A crowd of 3000-4000 watch the Challenge Round between Barlow and Horace Chapman, thus proving that, if the end is indeed nigh for tennis, there’s certainly plenty of people who want to watch the curtain fall.

Barlow goes on to knock off the holder, Chapman, thereby regaining the title he had lost the previous year.

Staying in the Garden of England and, a few weeks earlier, the Kent Championships are held at the Blackheath LTC. Harold Nisbet wins at a canter, his opponent in the final being the future star MJG Ritchie.

Another player who has great things ahead of him is ED Black (of Sykes’s “EDB” racket fame). Black serves notice of his potential with a run to the final at Sheffield, where he and Charlie Allen play out an exhausting final that ultimately falls in favour of the less illustrious of the tennis twins.
 

Henry Hub

Hall of Fame
Around this time, Pastime devotes its editorial columns to the relative merits of trophies that can be won outright and those which are held for a year and then returned.


The editorial suggests that there have been geological eras of prizewinning in tennis. First, there was the distaste for “pot-hunting” (or being seen to strategically enter for tournaments based on the chances of success and value of the prizes, rather than for amateur glory).

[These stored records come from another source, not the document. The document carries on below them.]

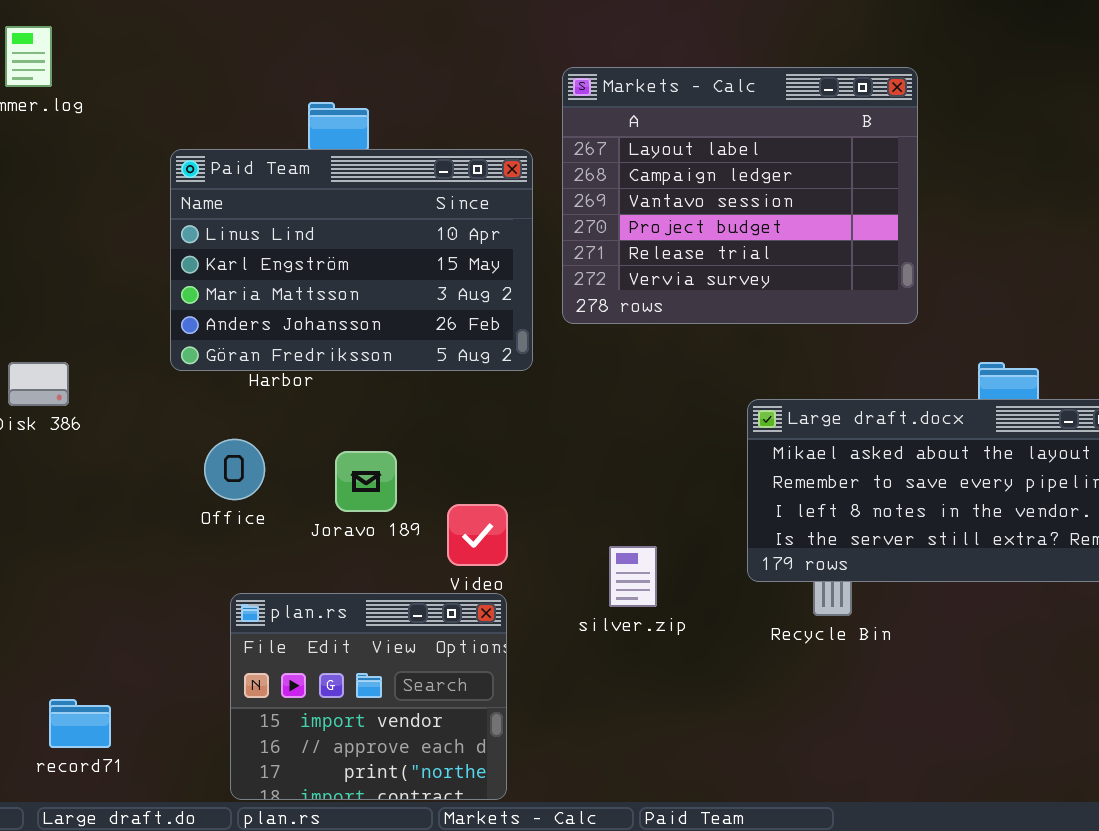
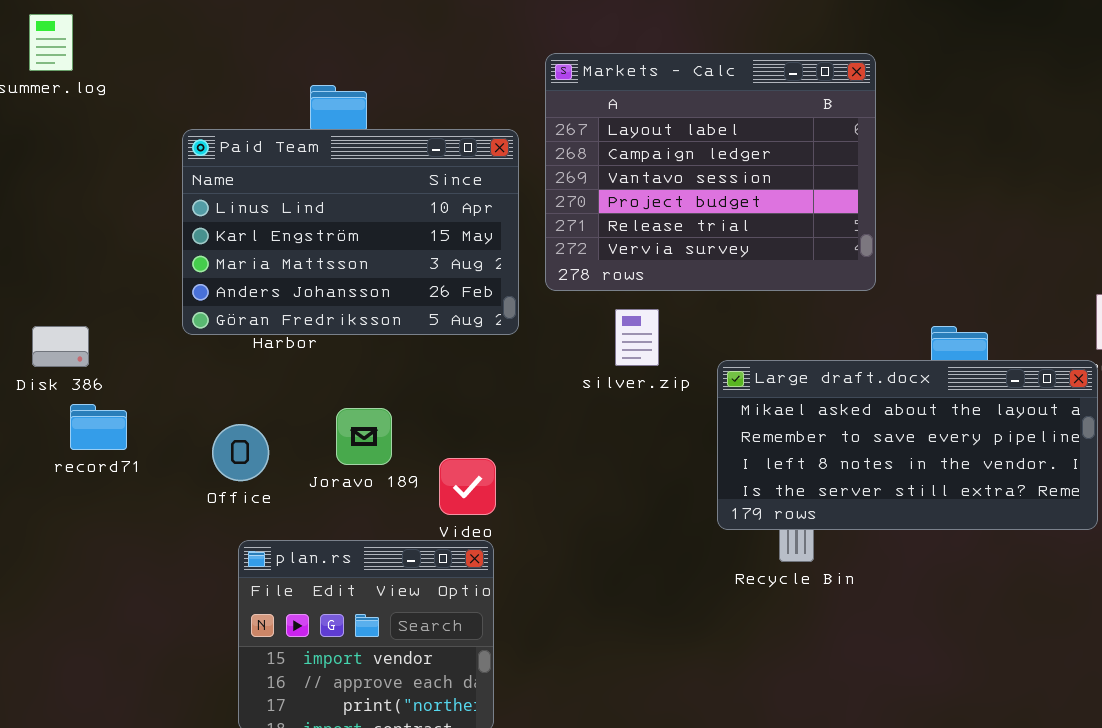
Office: [204,439,265,500] -> [212,424,269,481], moved
silver.zip: [609,546,657,607] -> [615,309,659,366], moved
record71: [49,699,111,748] -> [70,404,127,450], moved

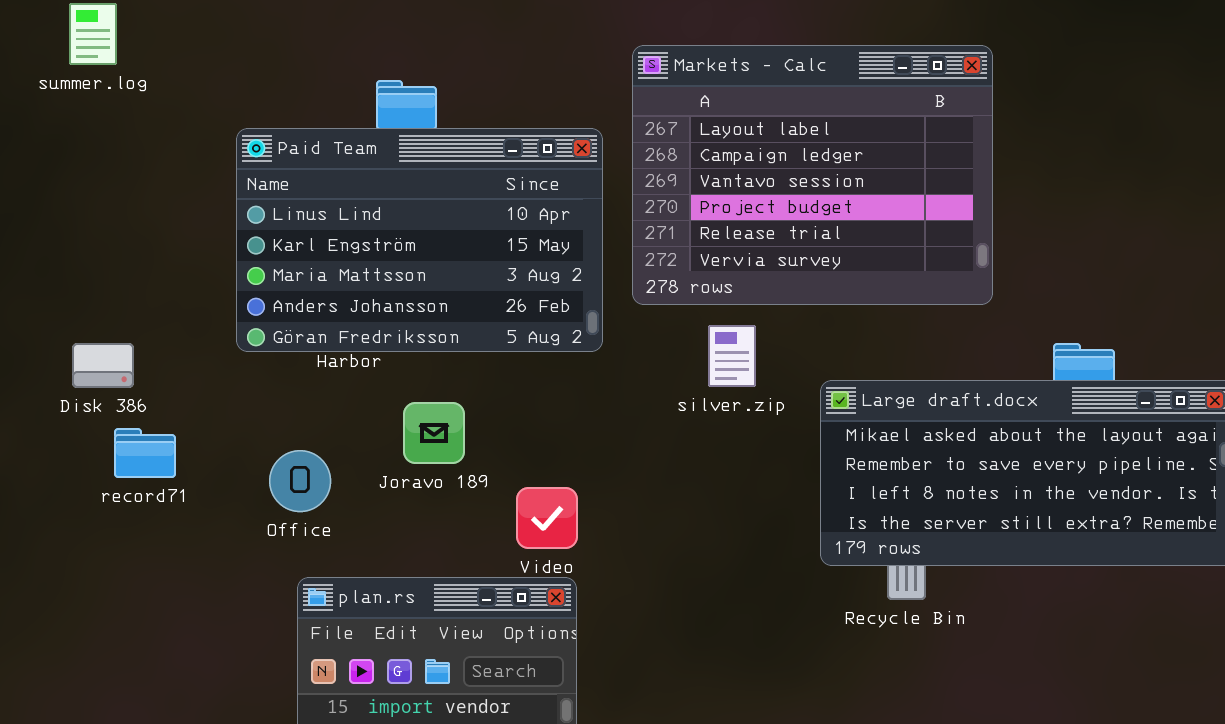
Joravo 189: [336,408,392,465] -> [403,402,465,464], moved

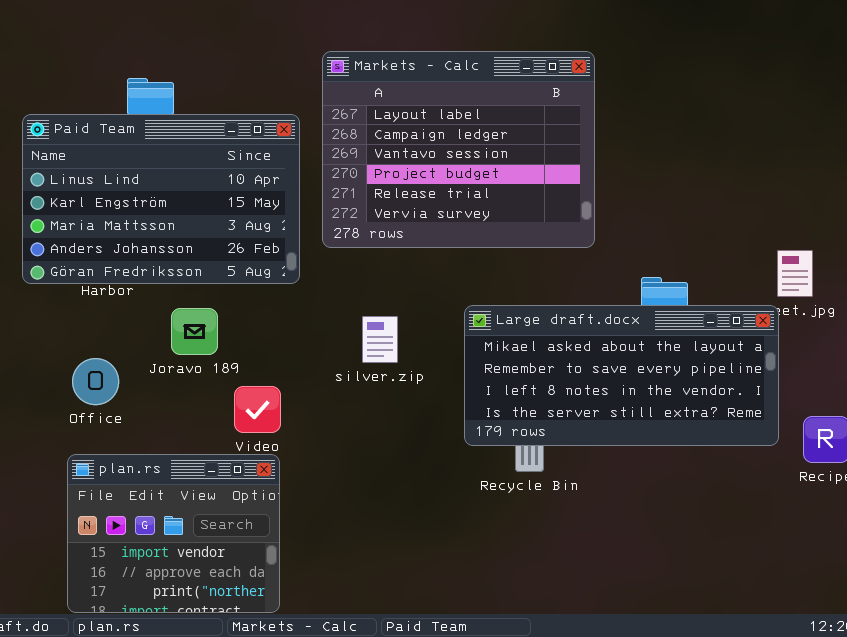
silver.zip: [708,325,756,387] -> [362,316,398,363], moved
Joravo 189: [403,402,465,464] -> [171,308,218,355], moved
Office: [269,450,331,512] -> [72,358,119,405], moved

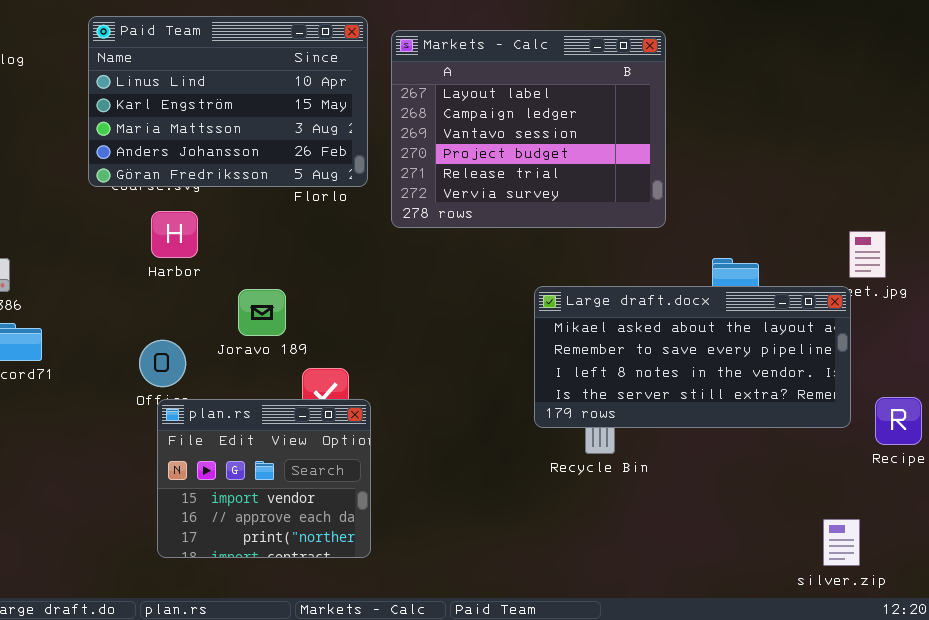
Paid Team: [22,114,300,284] -> [88,16,368,187], moved
silver.zip: [362,316,398,363] -> [823,519,860,566], moved
plan.rs: [67,454,280,613] -> [157,399,371,558], moved

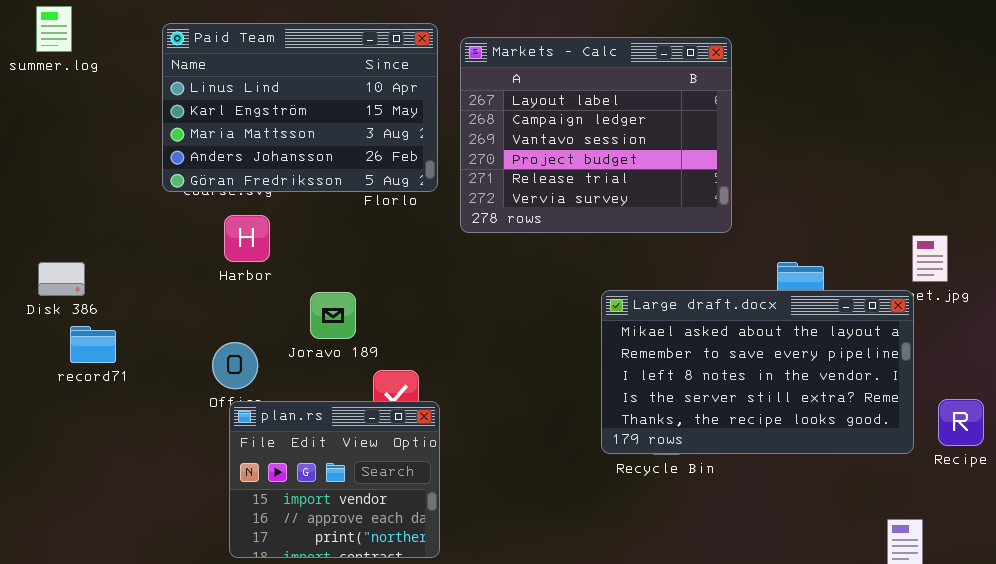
Large draft.docx: [534,286,851,428] -> [601,290,914,454], resized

This was followed by an over-correction where the value of trophies was ostentatiously denigrated by careless ownership (the Renshaws being the main culprits) or excessive chivalry (players doing no all they can to ensure that titleholders would take possession of the trophy).

Finally, we now find ourselves in an age where the champion gets possession of the trophy until the following year. Unfortunately, as the editorial points out, trophies tend to be perfectly formed for the acquisitive hands of England’s criminal underclass.